Is Arab Democracy Possible?

Joshua Muravchik engages George Will in a debate on the most important question of our time: Is democracy possible in the Arab world?
Muravchik’s answer, in essence, is Why not? He notes that over the last three decades, democracy has spread widely throughout the world. A number of very different cultures have shown themselvses capable of self-rule. And he reminds us that past predictions of futility have not always come true; the State Department warned President Truman that “experience [has] shown that democracy in Japan would never work.”
I agree with Muravchik’s conclusion, which is that we really don’t have any alternative to trying to reform the Arab world, notwithstanding the fact that our efforts may fail. But Muravchik does not address one basic question that is essential to our strategy in that region: What becomes of democracy when a majority of the citizenry holds views that are anti-democratic?

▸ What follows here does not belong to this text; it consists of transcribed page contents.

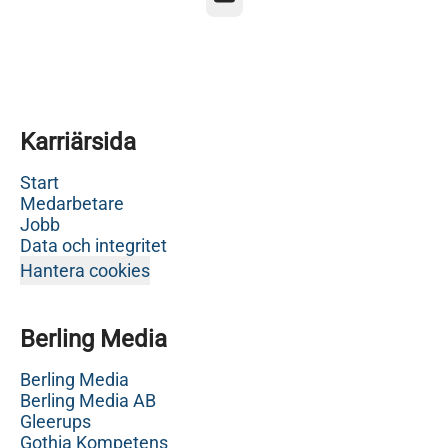
Karriärsida
Start
Medarbetare
Jobb
Data och integritet
Hantera cookies
Berling Media
Berling Media
Berling Media AB
Gleerups
Gothia Kompetens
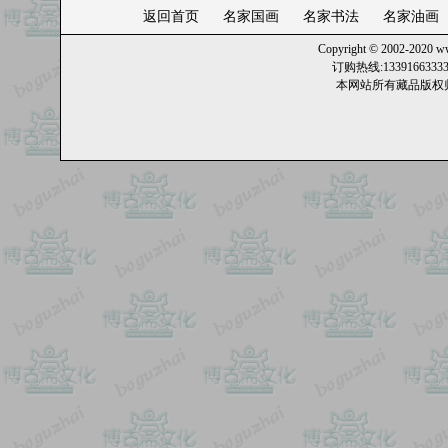
返回首页
名家国画
名家书法
名家油画
Copyright © 2002-2020
ww
订购热线:13391663
本网站所有藏品版权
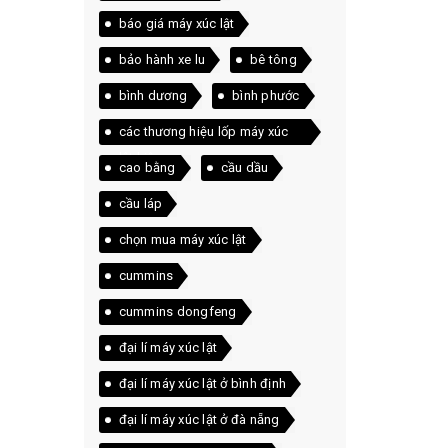
báo giá máy xúc lật
bảo hành xe lu
bê tông
bình dương
bình phước
các thương hiệu lốp máy xúc
lật hiện nay
cao bằng
cầu dầu
cầu láp
chọn mua máy xúc lật
cummins
cummins dongfeng
đại lí máy xúc lật
đại lí máy xúc lật ở bình định
đại lí máy xúc lật ở đà nẵng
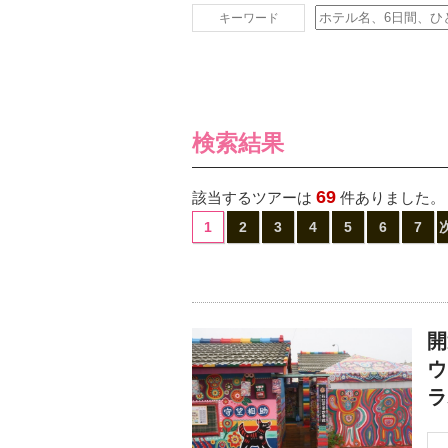
キーワード
検索結果
69
該当するツアーは
件ありました。
1
2
3
4
5
6
7
開
ウ
ラ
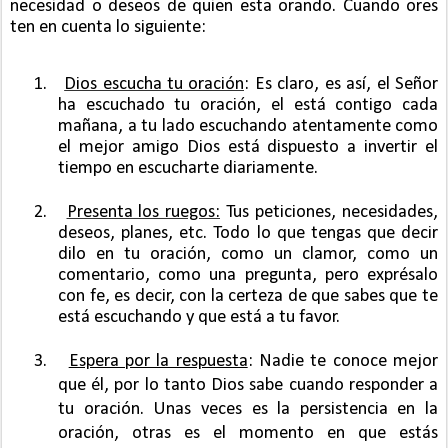
necesidad o deseos de quien esta orando. Cuando ores
ten en cuenta lo siguiente:
1.
Dios escucha tu oración
: Es claro, es así, el Señor
ha escuchado tu oración, el está contigo cada
mañana, a tu lado escuchando atentamente como
el mejor amigo Dios está dispuesto a invertir el
tiempo en escucharte diariamente.
2.
Presenta los ruegos:
Tus peticiones, necesidades,
deseos, planes, etc. Todo lo que tengas que decir
dilo en tu oración, como un clamor, como un
comentario, como una pregunta, pero exprésalo
con fe, es decir, con la certeza de que sabes que te
está escuchando y que está a tu favor.
3.
Espera por la respuesta
: Nadie te conoce mejor
que él, por lo tanto Dios sabe cuando responder a
tu oración. Unas veces es la persistencia en la
oración, otras es el momento en que estás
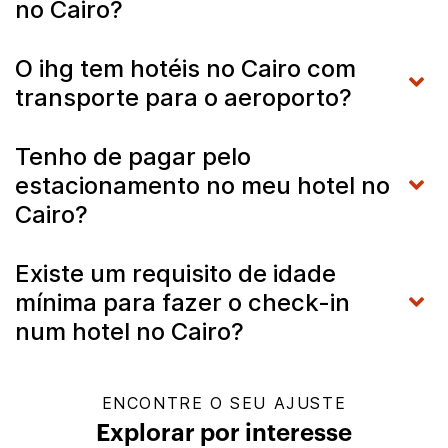
no Cairo?
O ihg tem hotéis no Cairo com
transporte para o aeroporto?
Tenho de pagar pelo
estacionamento no meu hotel no
Cairo?
Existe um requisito de idade
mínima para fazer o check-in
num hotel no Cairo?
ENCONTRE O SEU AJUSTE
Explorar por interesse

We actually have some experience with this issue. In the 1930’s, National Socialism was a very popular ideology, not only in Europe but throughout much of the world. In several countries fascist governments came to power through elections or through political maneuver, thereby bringing about the end of democracy. It was only six years of war and millions of casualties that beat the fondness for fascism out of its supporters.
I do not accept that a majority of Arabs are Islamofascists or support Sharia, the imposition of Islamic law on the state. For one thing, I think the Islamofascists’ tactics would be different if they commanded anything like a majority. But it is true that many Arabs are Islamists, and it is hard to say what the result of a free election in Egypt, Iraq, Iran, etc. would be. A fundamental difference between bringing democracy to Japan and Germany and bringing democracy to the Arab world is that in the former case, the National Socialists had been defeated and discredited in a cataclysmic war. That opened the door for adoption of democratic values. In the Middle East, there has been no such cataclysm and no such defeat. Therein, it seems to me, lies the greatest risk for failure of the administration’s policy of liberating the Arab world.